— PROBLEM DESCRIPTION —
Apart from the images, the records below need to be copied exactly.

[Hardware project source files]
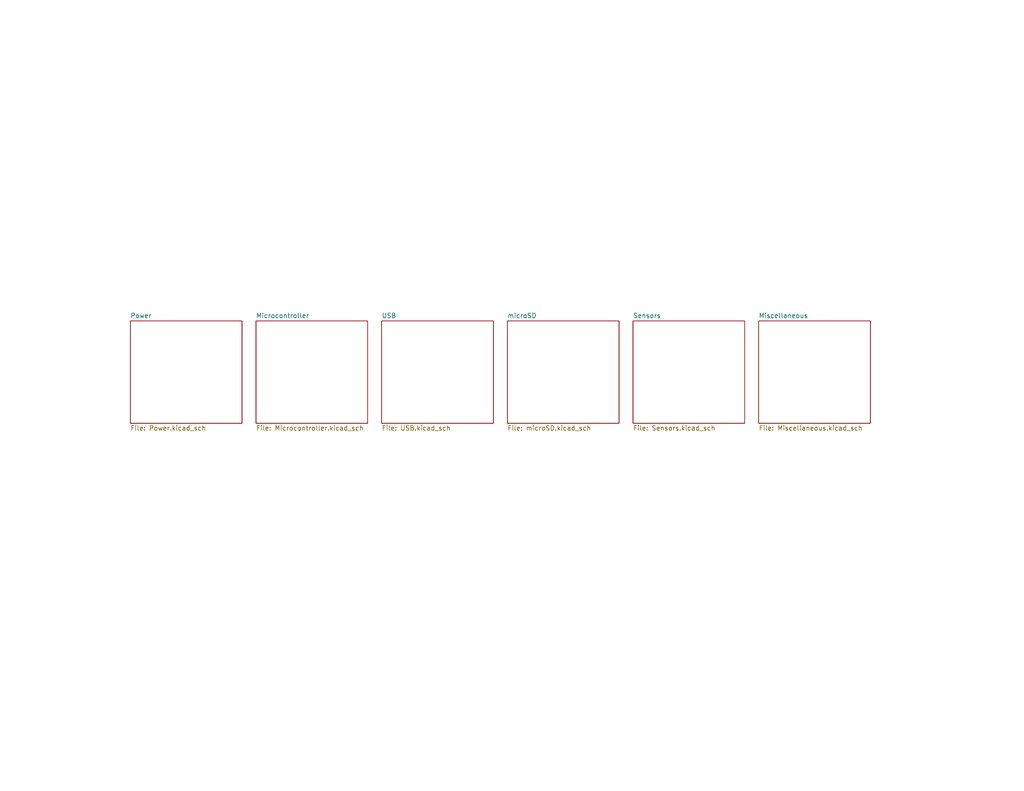
<source format=kicad_sch>
(kicad_sch
	(version 20231120)
	(generator "eeschema")
	(generator_version "8.0")
	(uuid "baa5d249-0e32-4d7b-a491-caae6610dbaf")
	(paper "A")
	(title_block
		(title "IMpack")
		(date "2023-12-14")
		(rev "1.0")
		(company "John Antolik")
	)
	(lib_symbols)
	(sheet
		(at 35.56 87.63)
		(size 30.48 27.94)
		(fields_autoplaced yes)
		(stroke
			(width 0.1524)
			(type solid)
		)
		(fill
			(color 0 0 0 0.0000)
		)
		(uuid "0d180e0f-e411-46d0-8bc8-03c1252e22f9")
		(property "Sheetname" "Power"
			(at 35.56 86.9184 0)
			(effects
				(font
					(size 1.27 1.27)
				)
				(justify left bottom)
			)
		)
		(property "Sheetfile" "Power.kicad_sch"
			(at 35.56 116.1546 0)
			(effects
				(font
					(size 1.27 1.27)
				)
				(justify left top)
			)
		)
		(instances
			(project "IMpack"
				(path "/baa5d249-0e32-4d7b-a491-caae6610dbaf"
					(page "2")
				)
			)
		)
	)
	(sheet
		(at 69.85 87.63)
		(size 30.48 27.94)
		(fields_autoplaced yes)
		(stroke
			(width 0.1524)
			(type solid)
		)
		(fill
			(color 0 0 0 0.0000)
		)
		(uuid "105e4258-3528-46de-8083-2b511ee670d3")
		(property "Sheetname" "Microcontroller"
			(at 69.85 86.9184 0)
			(effects
				(font
					(size 1.27 1.27)
				)
				(justify left bottom)
			)
		)
		(property "Sheetfile" "Microcontroller.kicad_sch"
			(at 69.85 116.1546 0)
			(effects
				(font
					(size 1.27 1.27)
				)
				(justify left top)
			)
		)
		(instances
			(project "IMpack"
				(path "/baa5d249-0e32-4d7b-a491-caae6610dbaf"
					(page "3")
				)
			)
		)
	)
	(sheet
		(at 104.14 87.63)
		(size 30.48 27.94)
		(fields_autoplaced yes)
		(stroke
			(width 0.1524)
			(type solid)
		)
		(fill
			(color 0 0 0 0.0000)
		)
		(uuid "44882d6d-7f2c-4006-af27-b544577ac94a")
		(property "Sheetname" "USB"
			(at 104.14 86.9184 0)
			(effects
				(font
					(size 1.27 1.27)
				)
				(justify left bottom)
			)
		)
		(property "Sheetfile" "USB.kicad_sch"
			(at 104.14 116.1546 0)
			(effects
				(font
					(size 1.27 1.27)
				)
				(justify left top)
			)
		)
		(instances
			(project "IMpack"
				(path "/baa5d249-0e32-4d7b-a491-caae6610dbaf"
					(page "4")
				)
			)
		)
	)
	(sheet
		(at 207.01 87.63)
		(size 30.48 27.94)
		(fields_autoplaced yes)
		(stroke
			(width 0.1524)
			(type solid)
		)
		(fill
			(color 0 0 0 0.0000)
		)
		(uuid "4942d6a3-0f82-49a1-8a82-57e98ce6c0f6")
		(property "Sheetname" "Miscellaneous"
			(at 207.01 86.9184 0)
			(effects
				(font
					(size 1.27 1.27)
				)
				(justify left bottom)
			)
		)
		(property "Sheetfile" "Miscellaneous.kicad_sch"
			(at 207.01 116.1546 0)
			(effects
				(font
					(size 1.27 1.27)
				)
				(justify left top)
			)
		)
		(instances
			(project "IMpack"
				(path "/baa5d249-0e32-4d7b-a491-caae6610dbaf"
					(page "7")
				)
			)
		)
	)
	(sheet
		(at 138.43 87.63)
		(size 30.48 27.94)
		(fields_autoplaced yes)
		(stroke
			(width 0.1524)
			(type solid)
		)
		(fill
			(color 0 0 0 0.0000)
		)
		(uuid "b0b4c45a-631f-4696-a394-cd776b11aed5")
		(property "Sheetname" "microSD"
			(at 138.43 86.9184 0)
			(effects
				(font
					(size 1.27 1.27)
				)
				(justify left bottom)
			)
		)
		(property "Sheetfile" "microSD.kicad_sch"
			(at 138.43 116.1546 0)
			(effects
				(font
					(size 1.27 1.27)
				)
				(justify left top)
			)
		)
		(instances
			(project "IMpack"
				(path "/baa5d249-0e32-4d7b-a491-caae6610dbaf"
					(page "5")
				)
			)
		)
	)
	(sheet
		(at 172.72 87.63)
		(size 30.48 27.94)
		(fields_autoplaced yes)
		(stroke
			(width 0.1524)
			(type solid)
		)
		(fill
			(color 0 0 0 0.0000)
		)
		(uuid "c4b9832e-4366-4d9e-9a23-05d06e7115b7")
		(property "Sheetname" "Sensors"
			(at 172.72 86.9184 0)
			(effects
				(font
					(size 1.27 1.27)
				)
				(justify left bottom)
			)
		)
		(property "Sheetfile" "Sensors.kicad_sch"
			(at 172.72 116.1546 0)
			(effects
				(font
					(size 1.27 1.27)
				)
				(justify left top)
			)
		)
		(instances
			(project "IMpack"
				(path "/baa5d249-0e32-4d7b-a491-caae6610dbaf"
					(page "6")
				)
			)
		)
	)
	(sheet_instances
		(path "/"
			(page "1")
		)
	)
)

</source>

— WRITTEN ANSWER —
<source format=kicad_sch>
(kicad_sch
	(version 20231120)
	(generator "eeschema")
	(generator_version "8.0")
	(uuid "baa5d249-0e32-4d7b-a491-caae6610dbaf")
	(paper "A")
	(title_block
		(title "IMpack")
		(date "2023-12-14")
		(rev "1.0")
		(company "John Antolik")
	)
	(lib_symbols)
	(sheet
		(at 35.56 87.63)
		(size 30.48 27.94)
		(fields_autoplaced yes)
		(stroke
			(width 0.1524)
			(type solid)
		)
		(fill
			(color 0 0 0 0.0000)
		)
		(uuid "0d180e0f-e411-46d0-8bc8-03c1252e22f9")
		(property "Sheetname" "Power"
			(at 35.56 86.9184 0)
			(effects
				(font
					(size 1.27 1.27)
				)
				(justify left bottom)
			)
		)
		(property "Sheetfile" "Power.kicad_sch"
			(at 35.56 116.1546 0)
			(effects
				(font
					(size 1.27 1.27)
				)
				(justify left top)
			)
		)
		(instances
			(project "IMpack"
				(path "/baa5d249-0e32-4d7b-a491-caae6610dbaf"
					(page "2")
				)
			)
		)
	)
	(sheet
		(at 69.85 87.63)
		(size 30.48 27.94)
		(fields_autoplaced yes)
		(stroke
			(width 0.1524)
			(type solid)
		)
		(fill
			(color 0 0 0 0.0000)
		)
		(uuid "105e4258-3528-46de-8083-2b511ee670d3")
		(property "Sheetname" "Microcontroller"
			(at 69.85 86.9184 0)
			(effects
				(font
					(size 1.27 1.27)
				)
				(justify left bottom)
			)
		)
		(property "Sheetfile" "Microcontroller.kicad_sch"
			(at 69.85 116.1546 0)
			(effects
				(font
					(size 1.27 1.27)
				)
				(justify left top)
			)
		)
		(instances
			(project "IMpack"
				(path "/baa5d249-0e32-4d7b-a491-caae6610dbaf"
					(page "3")
				)
			)
		)
	)
	(sheet
		(at 104.14 87.63)
		(size 30.48 27.94)
		(fields_autoplaced yes)
		(stroke
			(width 0.1524)
			(type solid)
		)
		(fill
			(color 0 0 0 0.0000)
		)
		(uuid "44882d6d-7f2c-4006-af27-b544577ac94a")
		(property "Sheetname" "USB"
			(at 104.14 86.9184 0)
			(effects
				(font
					(size 1.27 1.27)
				)
				(justify left bottom)
			)
		)
		(property "Sheetfile" "USB.kicad_sch"
			(at 104.14 116.1546 0)
			(effects
				(font
					(size 1.27 1.27)
				)
				(justify left top)
			)
		)
		(instances
			(project "IMpack"
				(path "/baa5d249-0e32-4d7b-a491-caae6610dbaf"
					(page "4")
				)
			)
		)
	)
	(sheet
		(at 207.01 87.63)
		(size 30.48 27.94)
		(fields_autoplaced yes)
		(stroke
			(width 0.1524)
			(type solid)
		)
		(fill
			(color 0 0 0 0.0000)
		)
		(uuid "4942d6a3-0f82-49a1-8a82-57e98ce6c0f6")
		(property "Sheetname" "Miscellaneous"
			(at 207.01 86.9184 0)
			(effects
				(font
					(size 1.27 1.27)
				)
				(justify left bottom)
			)
		)
		(property "Sheetfile" "Miscellaneous.kicad_sch"
			(at 207.01 116.1546 0)
			(effects
				(font
					(size 1.27 1.27)
				)
				(justify left top)
			)
		)
		(instances
			(project "IMpack"
				(path "/baa5d249-0e32-4d7b-a491-caae6610dbaf"
					(page "7")
				)
			)
		)
	)
	(sheet
		(at 138.43 87.63)
		(size 30.48 27.94)
		(fields_autoplaced yes)
		(stroke
			(width 0.1524)
			(type solid)
		)
		(fill
			(color 0 0 0 0.0000)
		)
		(uuid "b0b4c45a-631f-4696-a394-cd776b11aed5")
		(property "Sheetname" "microSD"
			(at 138.43 86.9184 0)
			(effects
				(font
					(size 1.27 1.27)
				)
				(justify left bottom)
			)
		)
		(property "Sheetfile" "microSD.kicad_sch"
			(at 138.43 116.1546 0)
			(effects
				(font
					(size 1.27 1.27)
				)
				(justify left top)
			)
		)
		(instances
			(project "IMpack"
				(path "/baa5d249-0e32-4d7b-a491-caae6610dbaf"
					(page "5")
				)
			)
		)
	)
	(sheet
		(at 172.72 87.63)
		(size 30.48 27.94)
		(fields_autoplaced yes)
		(stroke
			(width 0.1524)
			(type solid)
		)
		(fill
			(color 0 0 0 0.0000)
		)
		(uuid "c4b9832e-4366-4d9e-9a23-05d06e7115b7")
		(property "Sheetname" "Sensors"
			(at 172.72 86.9184 0)
			(effects
				(font
					(size 1.27 1.27)
				)
				(justify left bottom)
			)
		)
		(property "Sheetfile" "Sensors.kicad_sch"
			(at 172.72 116.1546 0)
			(effects
				(font
					(size 1.27 1.27)
				)
				(justify left top)
			)
		)
		(instances
			(project "IMpack"
				(path "/baa5d249-0e32-4d7b-a491-caae6610dbaf"
					(page "6")
				)
			)
		)
	)
	(sheet_instances
		(path "/"
			(page "1")
		)
	)
)

</source>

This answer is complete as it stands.